__Directive__. Repeat the records word for word, from the start through the line containing "ಅನುಭವವಾಗಿಲ್ಲ", both ends included. Leave the pictures out of your answer.

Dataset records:
>>>

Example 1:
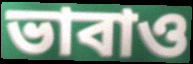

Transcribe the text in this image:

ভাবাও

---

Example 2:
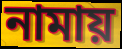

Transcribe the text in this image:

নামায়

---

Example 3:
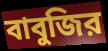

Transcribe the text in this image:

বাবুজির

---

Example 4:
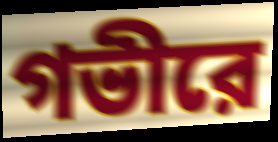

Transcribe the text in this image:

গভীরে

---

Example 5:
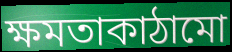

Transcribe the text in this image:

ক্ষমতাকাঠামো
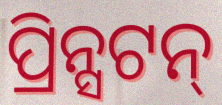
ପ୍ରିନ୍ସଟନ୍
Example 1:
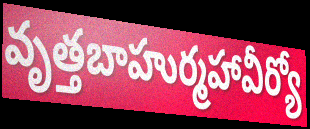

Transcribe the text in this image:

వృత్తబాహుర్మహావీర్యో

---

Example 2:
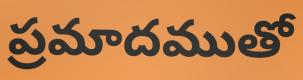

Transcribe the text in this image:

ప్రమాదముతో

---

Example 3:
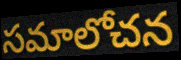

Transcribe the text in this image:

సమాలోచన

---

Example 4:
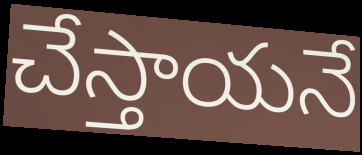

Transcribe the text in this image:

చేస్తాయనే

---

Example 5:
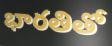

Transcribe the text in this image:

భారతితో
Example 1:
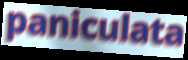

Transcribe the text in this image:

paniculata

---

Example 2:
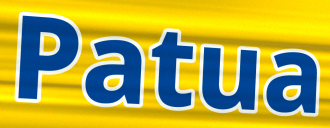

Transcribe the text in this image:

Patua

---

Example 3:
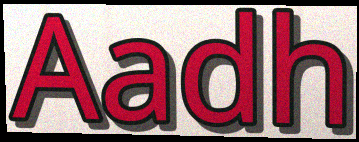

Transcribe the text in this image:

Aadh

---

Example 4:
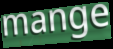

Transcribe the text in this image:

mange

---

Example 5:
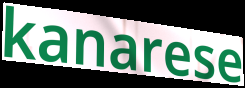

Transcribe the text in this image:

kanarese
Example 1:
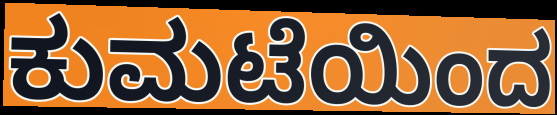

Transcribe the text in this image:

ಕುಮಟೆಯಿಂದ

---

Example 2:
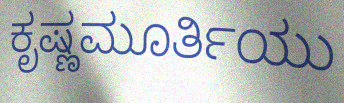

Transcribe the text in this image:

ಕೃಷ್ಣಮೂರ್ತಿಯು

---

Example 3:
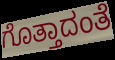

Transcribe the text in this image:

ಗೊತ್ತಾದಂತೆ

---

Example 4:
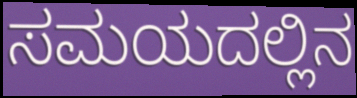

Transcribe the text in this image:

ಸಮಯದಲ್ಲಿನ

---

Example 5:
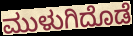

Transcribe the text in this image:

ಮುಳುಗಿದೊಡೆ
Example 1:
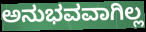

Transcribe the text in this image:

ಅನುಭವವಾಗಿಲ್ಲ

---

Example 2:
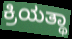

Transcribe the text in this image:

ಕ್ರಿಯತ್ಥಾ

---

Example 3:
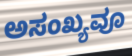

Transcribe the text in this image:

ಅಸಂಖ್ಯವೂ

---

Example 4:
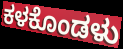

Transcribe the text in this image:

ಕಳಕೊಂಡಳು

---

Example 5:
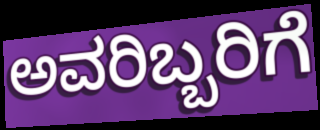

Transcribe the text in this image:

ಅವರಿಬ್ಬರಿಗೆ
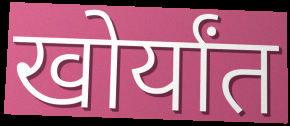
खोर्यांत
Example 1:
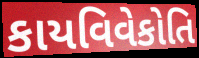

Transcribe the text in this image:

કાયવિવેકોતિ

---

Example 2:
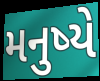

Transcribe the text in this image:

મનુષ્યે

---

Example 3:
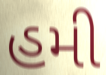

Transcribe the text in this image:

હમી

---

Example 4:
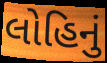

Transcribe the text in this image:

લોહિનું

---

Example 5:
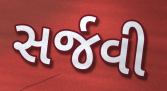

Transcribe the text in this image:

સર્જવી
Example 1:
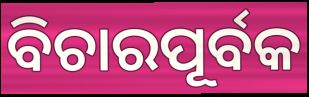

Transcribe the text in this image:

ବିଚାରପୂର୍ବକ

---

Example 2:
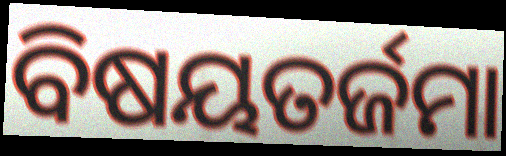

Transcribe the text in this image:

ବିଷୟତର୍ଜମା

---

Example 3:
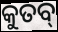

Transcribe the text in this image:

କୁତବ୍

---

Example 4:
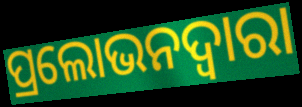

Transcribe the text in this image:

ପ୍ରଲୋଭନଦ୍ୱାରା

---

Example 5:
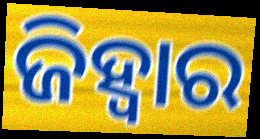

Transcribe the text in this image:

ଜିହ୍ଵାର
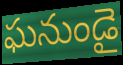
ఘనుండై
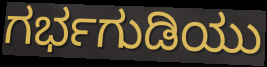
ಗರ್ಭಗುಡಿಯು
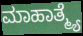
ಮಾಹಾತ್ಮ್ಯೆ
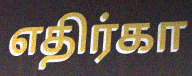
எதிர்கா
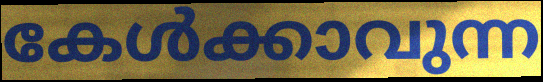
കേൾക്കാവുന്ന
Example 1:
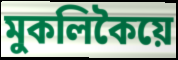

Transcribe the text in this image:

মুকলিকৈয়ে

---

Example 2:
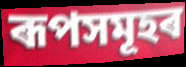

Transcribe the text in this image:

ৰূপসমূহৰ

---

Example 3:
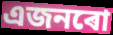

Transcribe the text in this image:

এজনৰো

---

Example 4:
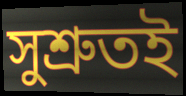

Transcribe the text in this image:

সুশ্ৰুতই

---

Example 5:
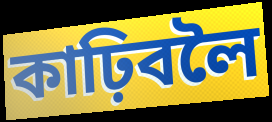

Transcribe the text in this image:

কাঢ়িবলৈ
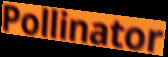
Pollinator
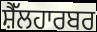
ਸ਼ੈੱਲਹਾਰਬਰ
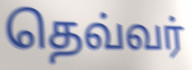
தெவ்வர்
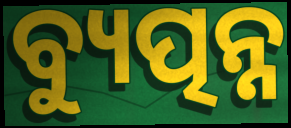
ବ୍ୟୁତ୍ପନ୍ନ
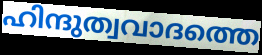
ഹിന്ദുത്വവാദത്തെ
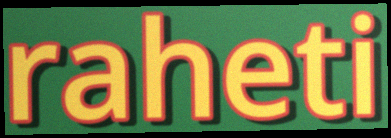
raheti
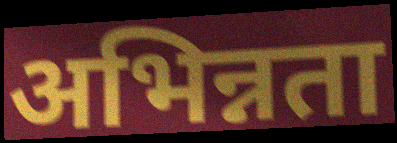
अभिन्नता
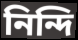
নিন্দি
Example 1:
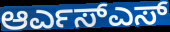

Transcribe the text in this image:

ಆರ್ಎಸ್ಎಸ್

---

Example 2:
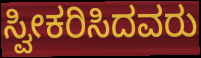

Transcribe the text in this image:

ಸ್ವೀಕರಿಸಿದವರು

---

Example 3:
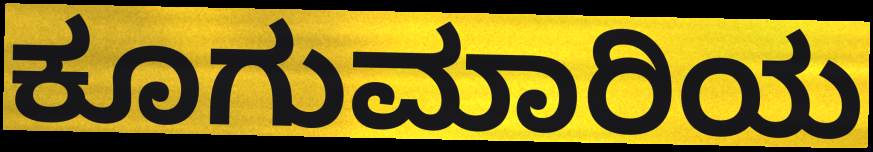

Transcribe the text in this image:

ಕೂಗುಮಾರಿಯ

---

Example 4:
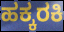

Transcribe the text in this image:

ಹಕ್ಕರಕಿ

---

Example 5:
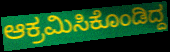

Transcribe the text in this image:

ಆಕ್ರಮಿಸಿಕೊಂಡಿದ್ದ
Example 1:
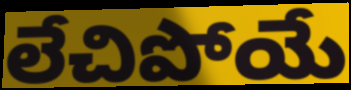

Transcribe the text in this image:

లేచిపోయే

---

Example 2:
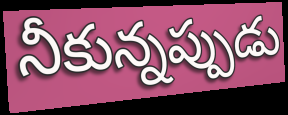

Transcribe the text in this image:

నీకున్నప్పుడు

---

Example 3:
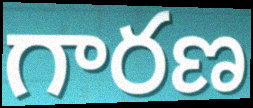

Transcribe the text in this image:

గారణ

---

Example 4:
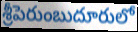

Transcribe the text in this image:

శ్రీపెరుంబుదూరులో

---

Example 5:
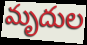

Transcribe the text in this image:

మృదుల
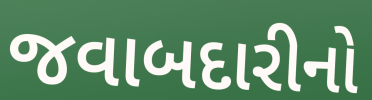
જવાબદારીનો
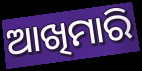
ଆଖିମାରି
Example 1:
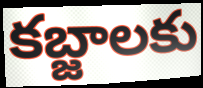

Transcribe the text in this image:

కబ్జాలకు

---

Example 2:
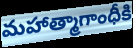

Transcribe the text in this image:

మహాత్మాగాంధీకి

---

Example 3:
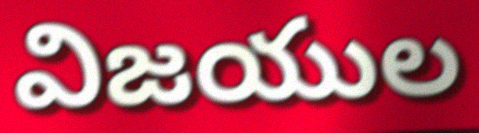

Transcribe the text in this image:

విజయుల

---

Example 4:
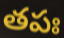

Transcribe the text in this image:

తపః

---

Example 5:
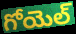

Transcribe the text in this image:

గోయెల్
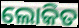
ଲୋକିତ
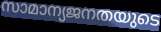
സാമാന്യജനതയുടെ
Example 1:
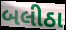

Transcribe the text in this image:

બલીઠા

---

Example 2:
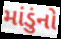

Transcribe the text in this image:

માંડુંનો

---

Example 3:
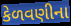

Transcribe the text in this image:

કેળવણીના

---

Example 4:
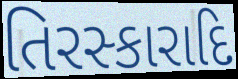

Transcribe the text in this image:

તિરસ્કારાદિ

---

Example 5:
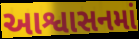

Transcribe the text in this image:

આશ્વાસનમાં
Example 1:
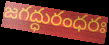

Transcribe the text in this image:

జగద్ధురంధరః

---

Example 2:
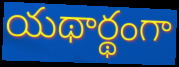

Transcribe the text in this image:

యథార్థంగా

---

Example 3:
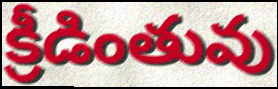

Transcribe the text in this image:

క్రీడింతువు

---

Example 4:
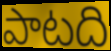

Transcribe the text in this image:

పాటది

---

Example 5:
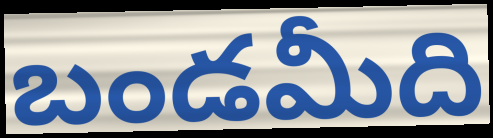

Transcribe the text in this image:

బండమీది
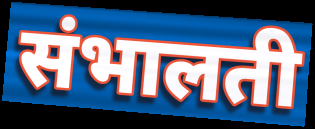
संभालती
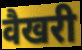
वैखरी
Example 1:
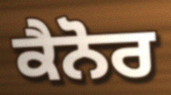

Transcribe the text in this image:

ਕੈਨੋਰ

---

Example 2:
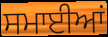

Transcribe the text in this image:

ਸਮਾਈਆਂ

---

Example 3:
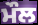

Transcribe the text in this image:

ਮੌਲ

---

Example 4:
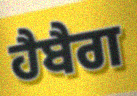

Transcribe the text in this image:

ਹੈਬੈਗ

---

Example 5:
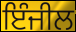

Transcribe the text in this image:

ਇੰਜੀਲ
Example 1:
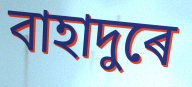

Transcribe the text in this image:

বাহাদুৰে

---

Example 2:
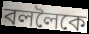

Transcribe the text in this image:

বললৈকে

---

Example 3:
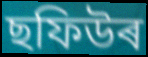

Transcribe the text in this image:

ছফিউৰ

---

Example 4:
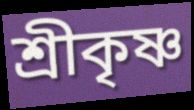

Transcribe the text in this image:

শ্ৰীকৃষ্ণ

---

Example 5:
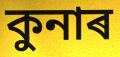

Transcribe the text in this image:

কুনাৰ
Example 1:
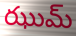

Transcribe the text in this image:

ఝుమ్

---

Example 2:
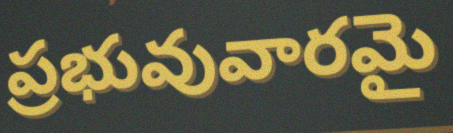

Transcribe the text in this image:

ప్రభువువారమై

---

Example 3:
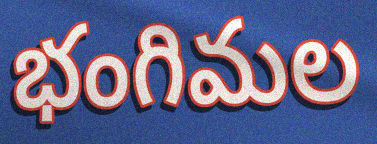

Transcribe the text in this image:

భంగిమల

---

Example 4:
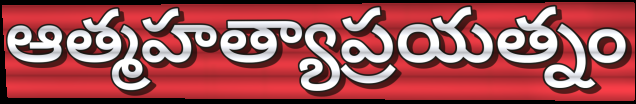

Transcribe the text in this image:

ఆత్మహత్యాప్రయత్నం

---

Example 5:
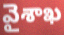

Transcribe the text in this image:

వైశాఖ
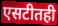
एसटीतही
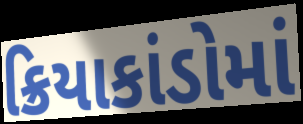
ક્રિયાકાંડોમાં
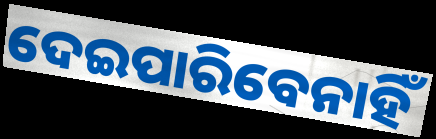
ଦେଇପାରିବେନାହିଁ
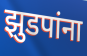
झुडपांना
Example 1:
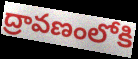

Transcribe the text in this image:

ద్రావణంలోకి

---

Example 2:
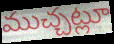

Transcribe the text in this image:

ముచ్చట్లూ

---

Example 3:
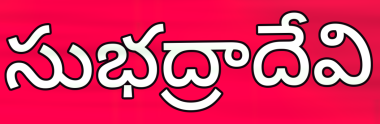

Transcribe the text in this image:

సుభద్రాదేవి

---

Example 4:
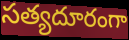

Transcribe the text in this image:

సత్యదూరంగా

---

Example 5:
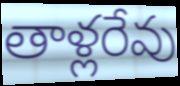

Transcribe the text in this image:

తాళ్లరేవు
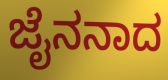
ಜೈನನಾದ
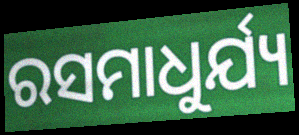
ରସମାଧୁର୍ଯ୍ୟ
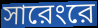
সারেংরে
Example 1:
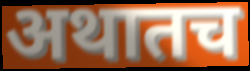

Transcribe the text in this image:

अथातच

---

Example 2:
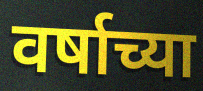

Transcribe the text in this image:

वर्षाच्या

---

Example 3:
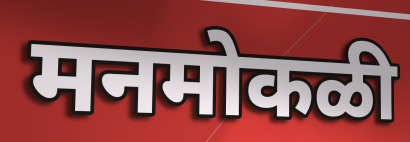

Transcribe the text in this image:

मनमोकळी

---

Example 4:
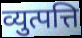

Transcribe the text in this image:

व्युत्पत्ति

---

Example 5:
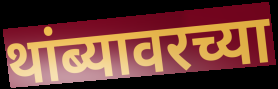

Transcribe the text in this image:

<<<

__Right answer__.
Example 1:

Transcribe the text in this image:

ভাবাও

---

Example 2:

Transcribe the text in this image:

নামায়

---

Example 3:

Transcribe the text in this image:

বাবুজির

---

Example 4:

Transcribe the text in this image:

গভীরে

---

Example 5:

Transcribe the text in this image:

ক্ষমতাকাঠামো
ପ୍ରିନ୍ସଟନ୍
Example 1:

Transcribe the text in this image:

వృత్తబాహుర్మహావీర్యో

---

Example 2:

Transcribe the text in this image:

ప్రమాదముతో

---

Example 3:

Transcribe the text in this image:

సమాలోచన

---

Example 4:

Transcribe the text in this image:

చేస్తాయనే

---

Example 5:

Transcribe the text in this image:

భారతితో
Example 1:

Transcribe the text in this image:

paniculata

---

Example 2:

Transcribe the text in this image:

Patua

---

Example 3:

Transcribe the text in this image:

Aadh

---

Example 4:

Transcribe the text in this image:

mange

---

Example 5:

Transcribe the text in this image:

kanarese
Example 1:

Transcribe the text in this image:

ಕುಮಟೆಯಿಂದ

---

Example 2:

Transcribe the text in this image:

ಕೃಷ್ಣಮೂರ್ತಿಯು

---

Example 3:

Transcribe the text in this image:

ಗೊತ್ತಾದಂತೆ

---

Example 4:

Transcribe the text in this image:

ಸಮಯದಲ್ಲಿನ

---

Example 5:

Transcribe the text in this image:

ಮುಳುಗಿದೊಡೆ
Example 1:

Transcribe the text in this image:

ಅನುಭವವಾಗಿಲ್ಲ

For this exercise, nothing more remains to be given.